- **Information supplied**
──────────────────────────────
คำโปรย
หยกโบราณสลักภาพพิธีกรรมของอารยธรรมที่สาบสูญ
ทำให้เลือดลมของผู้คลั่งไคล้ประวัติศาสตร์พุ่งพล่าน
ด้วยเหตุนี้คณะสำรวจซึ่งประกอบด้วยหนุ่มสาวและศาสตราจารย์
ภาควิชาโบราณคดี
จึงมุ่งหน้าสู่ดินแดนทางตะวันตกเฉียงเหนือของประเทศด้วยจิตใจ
──────────────────────────────
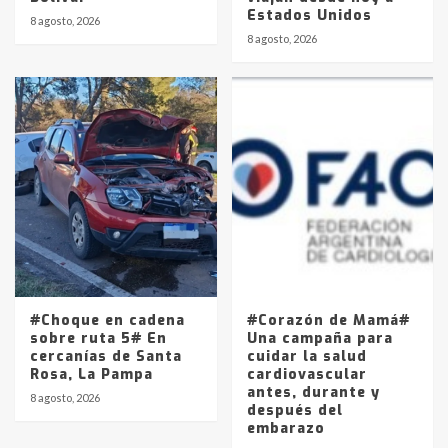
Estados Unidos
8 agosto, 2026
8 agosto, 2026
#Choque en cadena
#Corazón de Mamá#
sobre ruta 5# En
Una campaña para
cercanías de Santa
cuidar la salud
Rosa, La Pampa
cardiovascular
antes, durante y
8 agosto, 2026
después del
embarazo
──────────────────────────────
- **Task brief**
From the records above, print only the lines between the one holding "ด้วยเหตุนี้คณะ" and the one holding "จึงมุ่งหน้าสู่", inclusive, exactly as they stand.

- **Task answer**
ด้วยเหตุนี้คณะสำรวจซึ่งประกอบด้วยหนุ่มสาวและศาสตราจารย์
ภาควิชาโบราณคดี
จึงมุ่งหน้าสู่ดินแดนทางตะวันตกเฉียงเหนือของประเทศด้วยจิตใจ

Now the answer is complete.